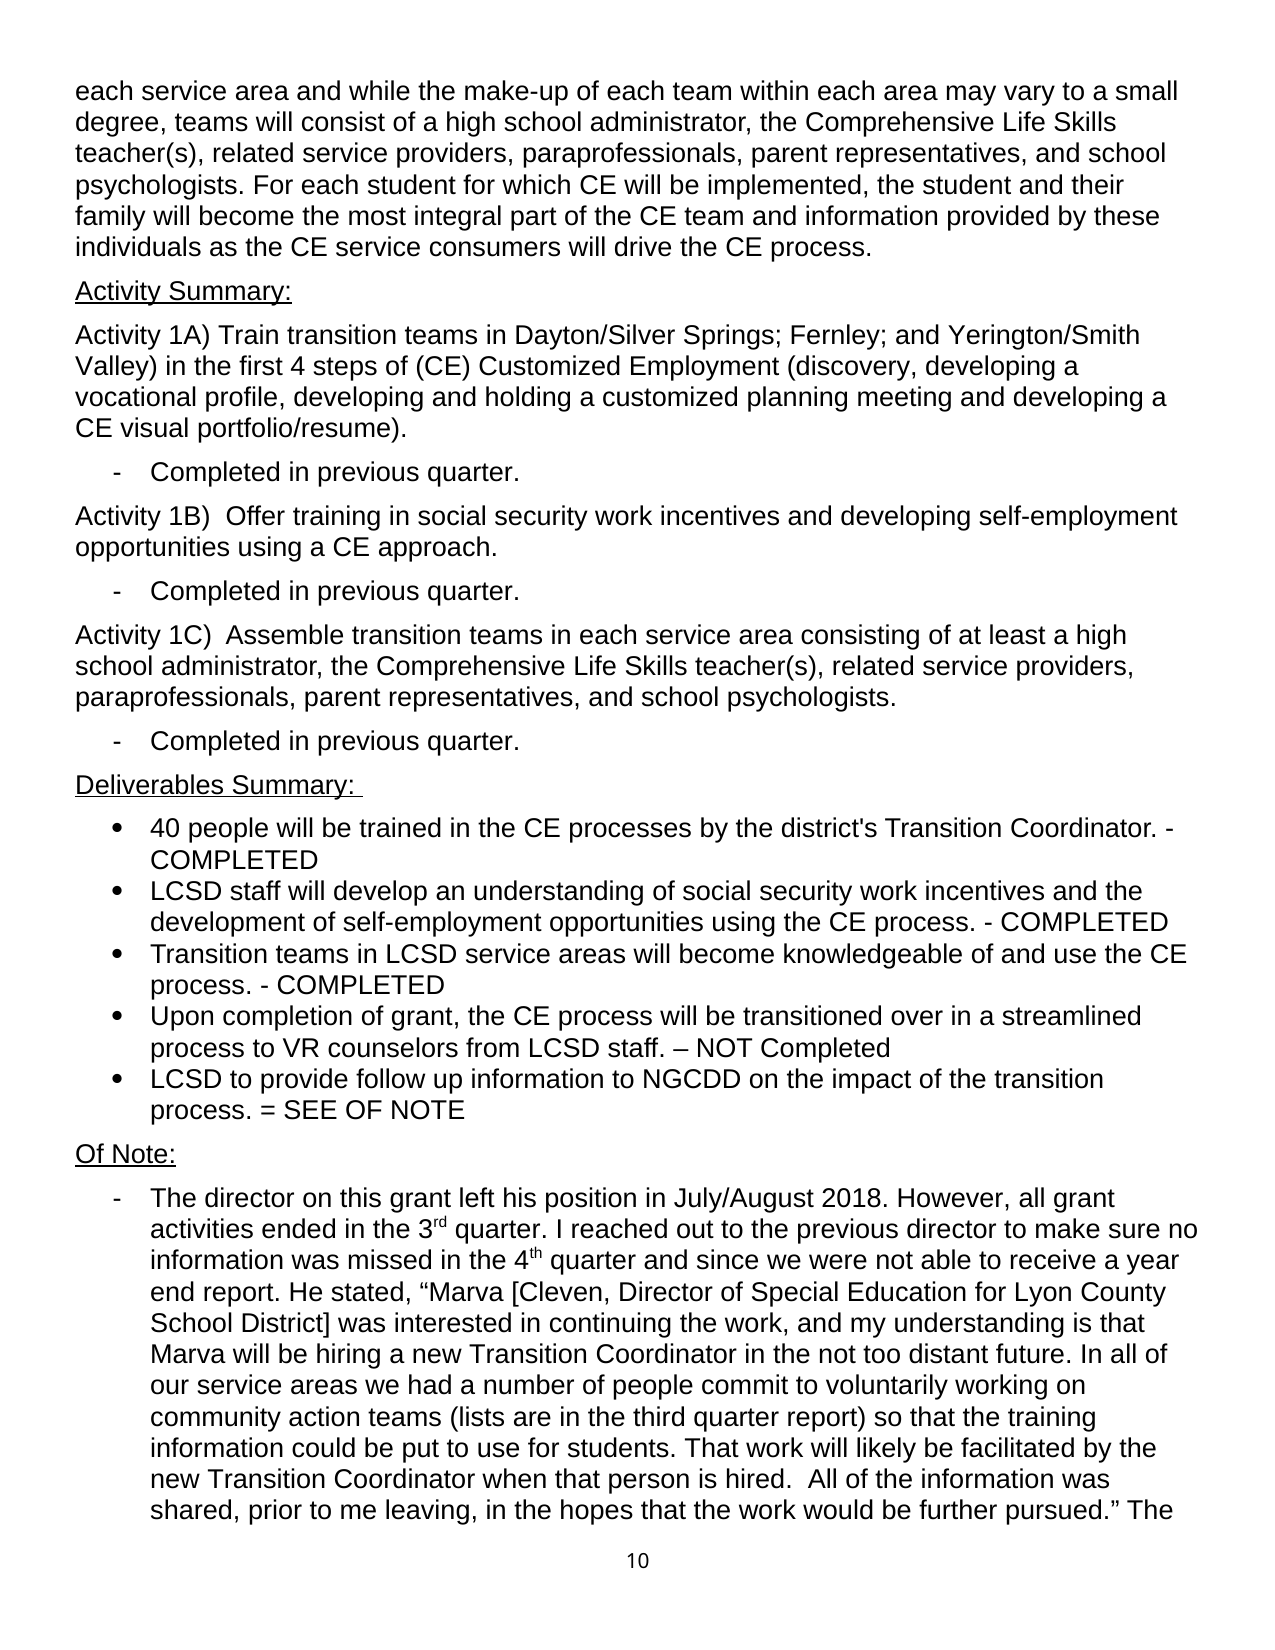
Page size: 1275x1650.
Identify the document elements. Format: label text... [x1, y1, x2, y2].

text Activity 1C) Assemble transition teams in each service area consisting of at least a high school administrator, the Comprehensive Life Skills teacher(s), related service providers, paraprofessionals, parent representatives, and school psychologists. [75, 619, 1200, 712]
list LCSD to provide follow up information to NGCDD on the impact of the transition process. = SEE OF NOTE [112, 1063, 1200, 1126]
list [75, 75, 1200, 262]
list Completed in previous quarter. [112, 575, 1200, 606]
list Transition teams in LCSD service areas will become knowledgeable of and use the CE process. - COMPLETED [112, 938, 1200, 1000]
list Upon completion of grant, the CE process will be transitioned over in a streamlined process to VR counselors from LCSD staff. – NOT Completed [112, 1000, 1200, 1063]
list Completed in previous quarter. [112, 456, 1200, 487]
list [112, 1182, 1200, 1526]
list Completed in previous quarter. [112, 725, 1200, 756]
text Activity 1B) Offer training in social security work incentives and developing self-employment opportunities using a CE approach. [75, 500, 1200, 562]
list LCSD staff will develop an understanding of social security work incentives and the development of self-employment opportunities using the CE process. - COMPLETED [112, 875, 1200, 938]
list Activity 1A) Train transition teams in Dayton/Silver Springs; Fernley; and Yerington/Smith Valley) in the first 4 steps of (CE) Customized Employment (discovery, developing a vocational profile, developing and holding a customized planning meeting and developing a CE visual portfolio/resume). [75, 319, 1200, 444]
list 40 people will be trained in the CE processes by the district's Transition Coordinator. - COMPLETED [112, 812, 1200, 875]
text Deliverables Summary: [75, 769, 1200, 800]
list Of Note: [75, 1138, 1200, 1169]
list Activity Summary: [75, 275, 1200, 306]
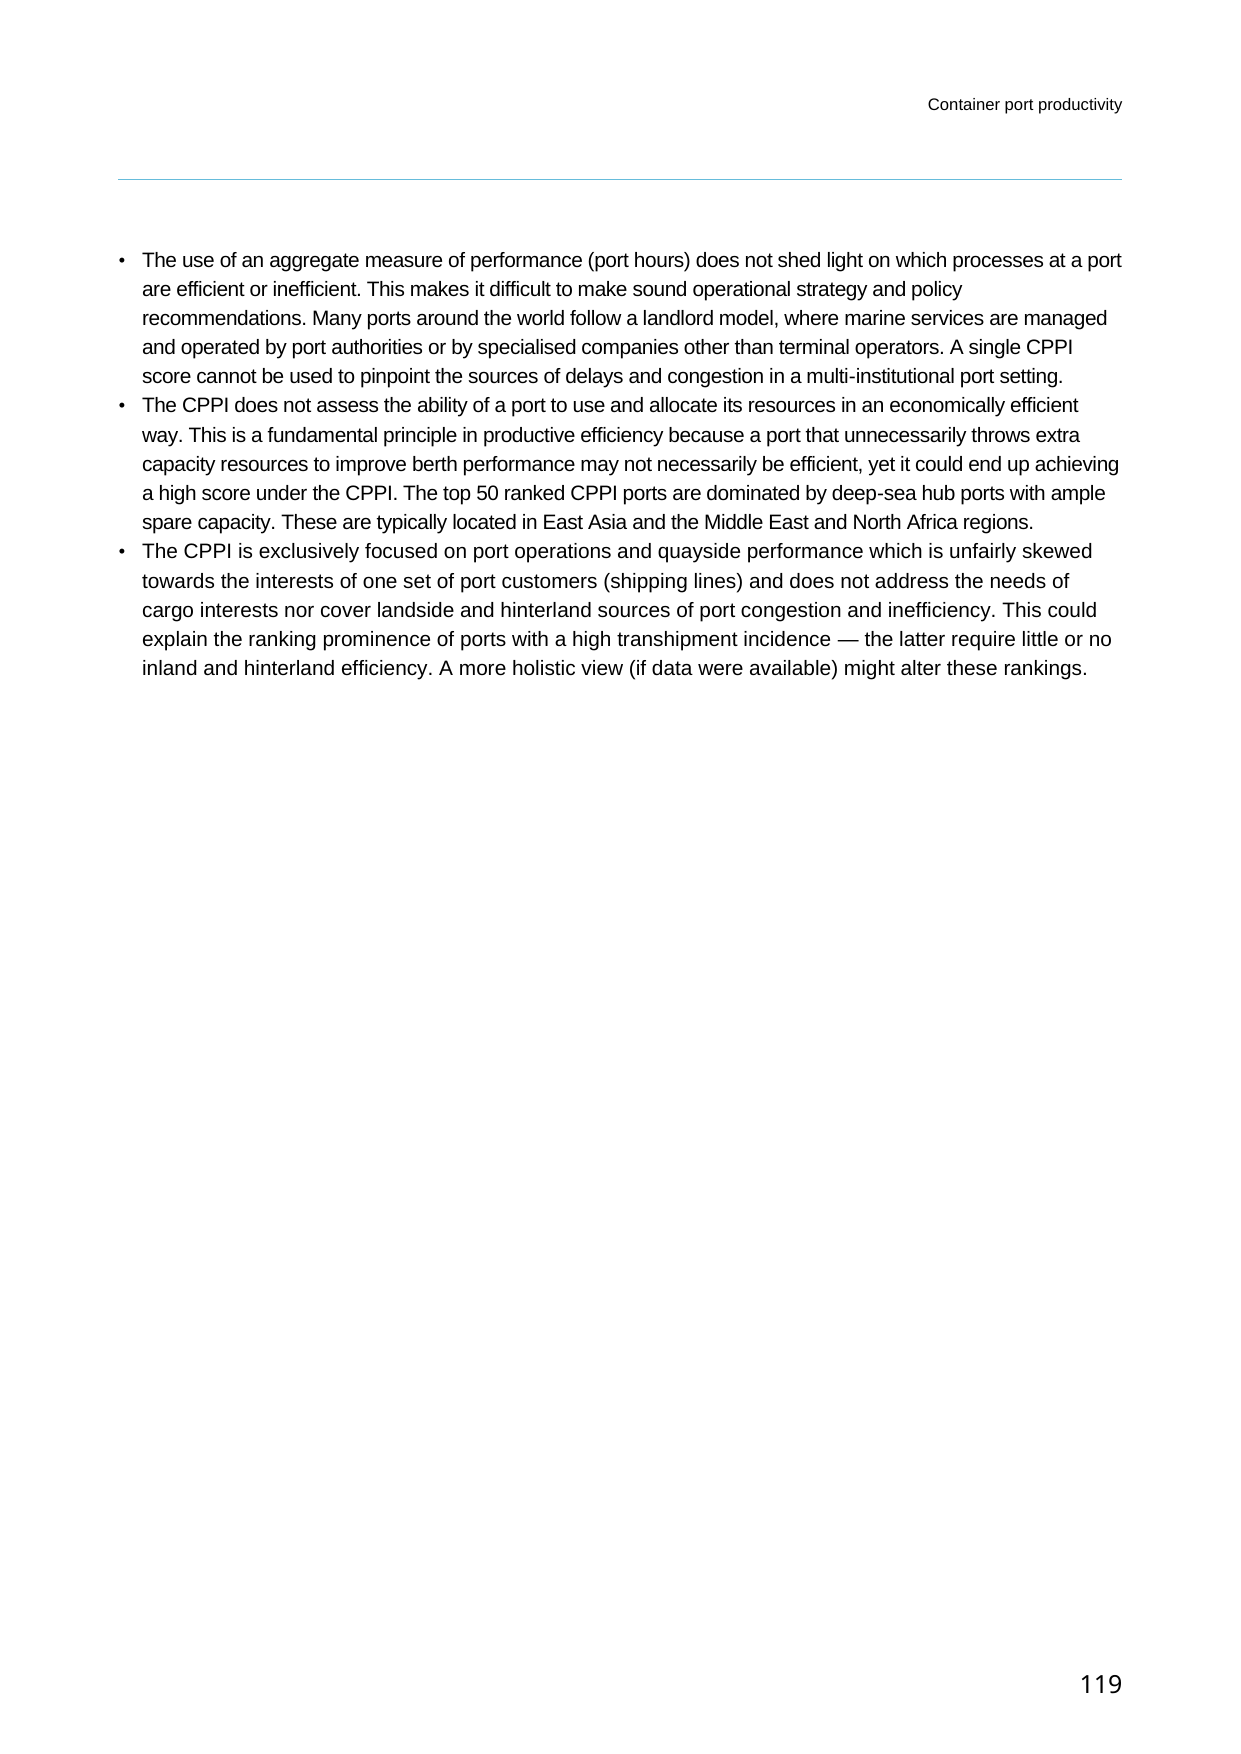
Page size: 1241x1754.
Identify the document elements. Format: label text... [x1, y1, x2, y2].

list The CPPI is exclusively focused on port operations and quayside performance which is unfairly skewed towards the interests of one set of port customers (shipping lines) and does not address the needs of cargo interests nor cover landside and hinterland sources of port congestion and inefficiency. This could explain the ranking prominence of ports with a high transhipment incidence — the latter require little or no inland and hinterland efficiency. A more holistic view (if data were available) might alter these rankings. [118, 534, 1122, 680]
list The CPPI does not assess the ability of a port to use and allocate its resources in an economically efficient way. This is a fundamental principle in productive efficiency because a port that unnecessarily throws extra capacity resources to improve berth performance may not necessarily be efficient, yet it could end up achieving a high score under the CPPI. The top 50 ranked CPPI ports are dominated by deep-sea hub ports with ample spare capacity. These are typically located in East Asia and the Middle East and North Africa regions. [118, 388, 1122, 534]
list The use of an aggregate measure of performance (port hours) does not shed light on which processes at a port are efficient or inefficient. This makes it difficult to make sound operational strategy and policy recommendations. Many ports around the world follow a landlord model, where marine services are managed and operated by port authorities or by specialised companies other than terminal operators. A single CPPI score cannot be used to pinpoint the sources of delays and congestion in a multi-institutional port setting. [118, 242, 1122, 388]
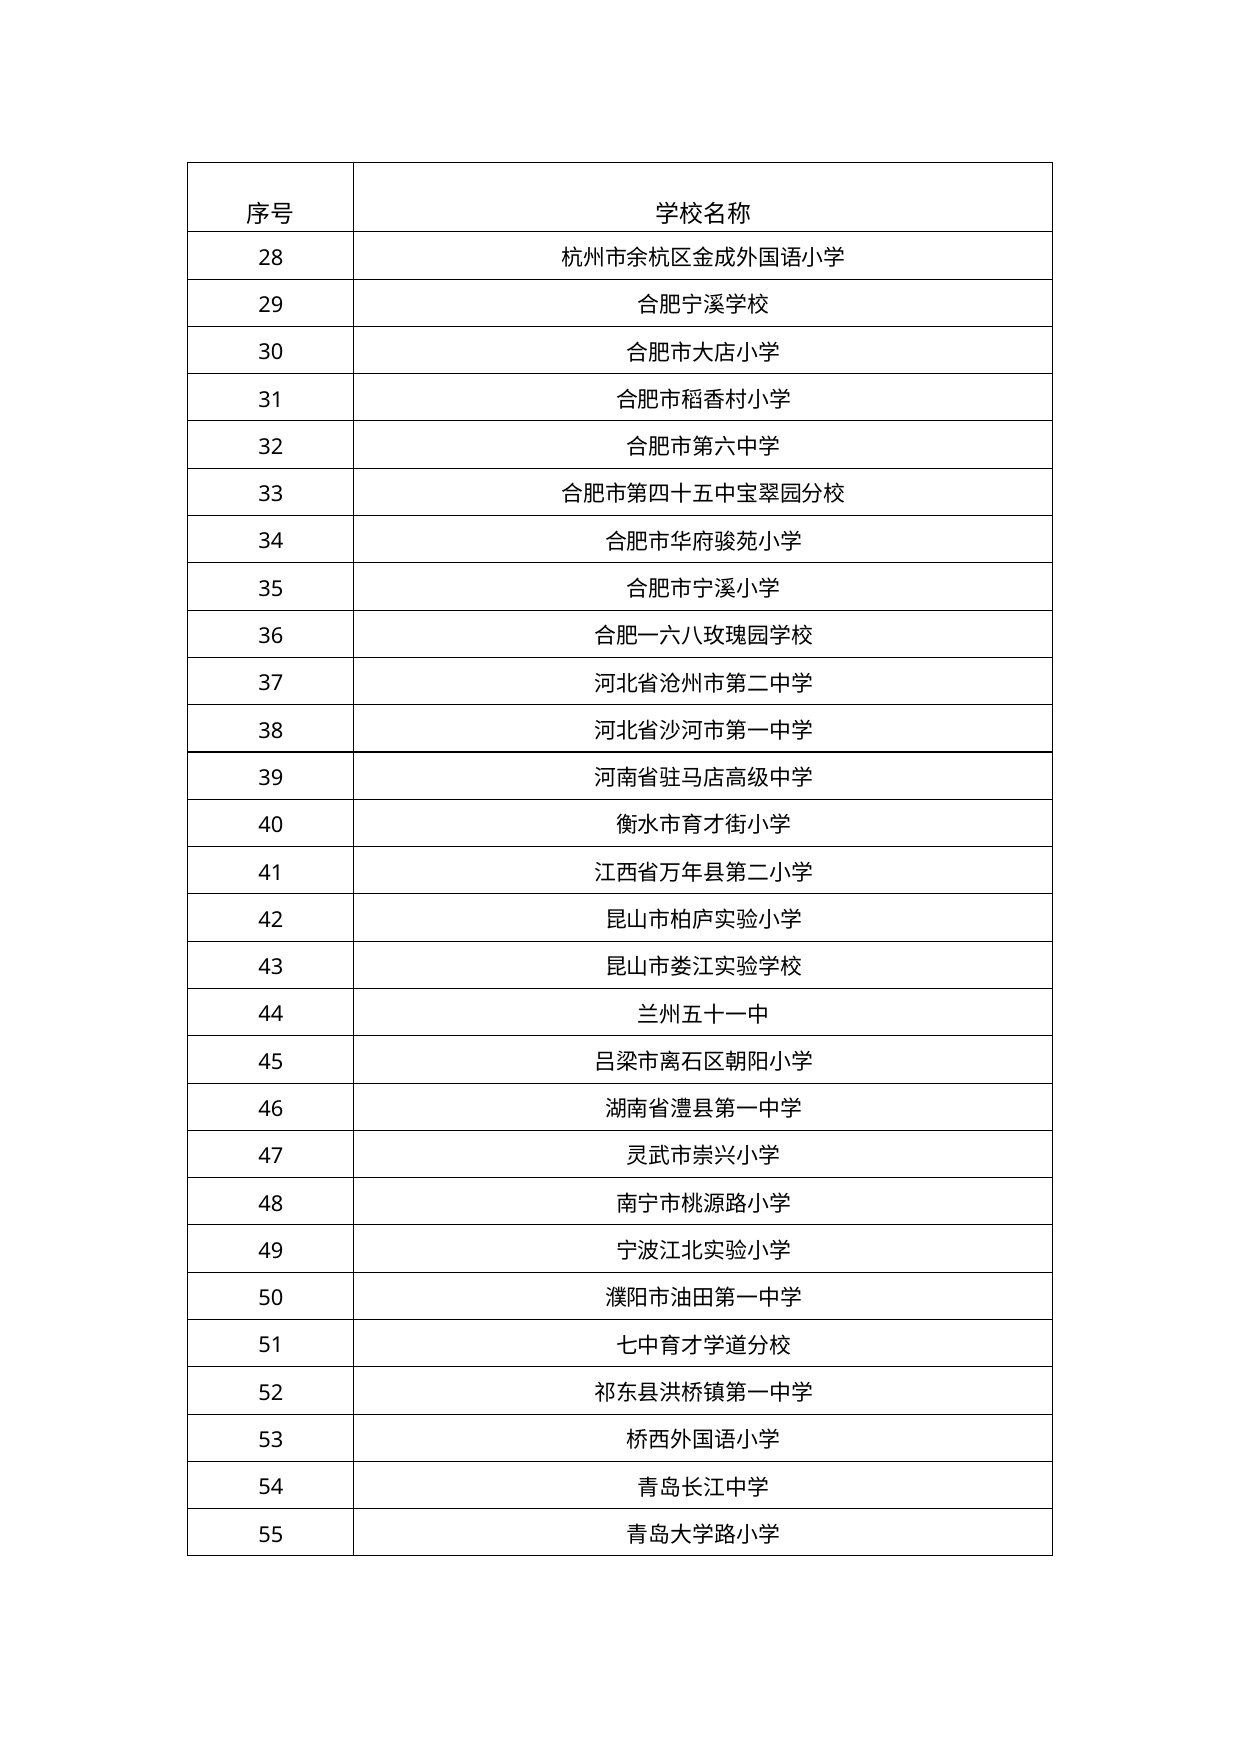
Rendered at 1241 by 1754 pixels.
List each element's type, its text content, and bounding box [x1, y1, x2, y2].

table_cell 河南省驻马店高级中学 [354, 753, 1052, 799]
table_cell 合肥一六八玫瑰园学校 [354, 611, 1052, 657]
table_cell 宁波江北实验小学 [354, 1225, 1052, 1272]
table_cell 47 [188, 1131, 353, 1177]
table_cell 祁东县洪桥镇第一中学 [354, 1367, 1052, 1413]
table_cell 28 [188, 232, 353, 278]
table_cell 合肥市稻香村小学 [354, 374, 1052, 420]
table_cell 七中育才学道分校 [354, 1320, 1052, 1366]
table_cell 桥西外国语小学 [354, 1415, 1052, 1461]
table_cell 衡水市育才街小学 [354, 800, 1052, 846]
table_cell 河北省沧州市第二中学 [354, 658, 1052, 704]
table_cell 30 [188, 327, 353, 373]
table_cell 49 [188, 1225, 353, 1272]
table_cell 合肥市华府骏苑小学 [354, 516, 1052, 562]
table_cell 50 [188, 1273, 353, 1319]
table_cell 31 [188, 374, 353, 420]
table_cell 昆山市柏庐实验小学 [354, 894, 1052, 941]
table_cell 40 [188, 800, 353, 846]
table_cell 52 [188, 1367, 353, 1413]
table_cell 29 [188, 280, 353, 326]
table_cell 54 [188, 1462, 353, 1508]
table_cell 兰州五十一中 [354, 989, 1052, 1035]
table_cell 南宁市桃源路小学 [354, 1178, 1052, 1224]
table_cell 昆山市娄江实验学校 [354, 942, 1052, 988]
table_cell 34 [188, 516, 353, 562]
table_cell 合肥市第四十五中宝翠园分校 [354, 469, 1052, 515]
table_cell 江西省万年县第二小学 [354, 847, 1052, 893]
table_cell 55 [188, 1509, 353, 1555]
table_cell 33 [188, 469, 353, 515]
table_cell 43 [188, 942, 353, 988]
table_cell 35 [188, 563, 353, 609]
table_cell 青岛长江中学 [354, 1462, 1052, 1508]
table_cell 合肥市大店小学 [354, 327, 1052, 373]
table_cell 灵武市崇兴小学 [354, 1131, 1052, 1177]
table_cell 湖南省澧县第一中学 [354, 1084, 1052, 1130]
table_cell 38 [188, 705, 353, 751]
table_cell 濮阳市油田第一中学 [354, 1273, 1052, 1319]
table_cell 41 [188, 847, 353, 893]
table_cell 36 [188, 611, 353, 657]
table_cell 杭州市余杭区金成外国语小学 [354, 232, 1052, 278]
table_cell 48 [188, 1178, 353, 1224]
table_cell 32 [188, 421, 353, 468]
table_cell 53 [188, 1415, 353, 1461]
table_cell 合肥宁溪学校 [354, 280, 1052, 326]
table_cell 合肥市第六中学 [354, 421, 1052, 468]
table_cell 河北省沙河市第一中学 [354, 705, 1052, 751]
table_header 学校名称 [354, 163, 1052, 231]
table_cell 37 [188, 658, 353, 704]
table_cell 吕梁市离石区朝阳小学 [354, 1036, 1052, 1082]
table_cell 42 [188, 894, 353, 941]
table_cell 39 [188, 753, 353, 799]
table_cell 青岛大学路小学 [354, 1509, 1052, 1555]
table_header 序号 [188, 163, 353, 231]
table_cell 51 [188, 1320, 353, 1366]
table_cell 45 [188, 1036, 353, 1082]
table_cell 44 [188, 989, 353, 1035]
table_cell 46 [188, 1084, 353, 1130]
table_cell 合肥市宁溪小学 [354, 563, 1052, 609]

━━━━━━━━━━━━━━━━

Which of the lines above hold the word "security"? Copy each one.

# [Exercise response]
text Activity 1B) Offer training in social security work incentives and developing self-employment opportunities using a CE approach. [75, 500, 1200, 562]
list LCSD staff will develop an understanding of social security work incentives and the development of self-employment opportunities using the CE process. - COMPLETED [112, 875, 1200, 938]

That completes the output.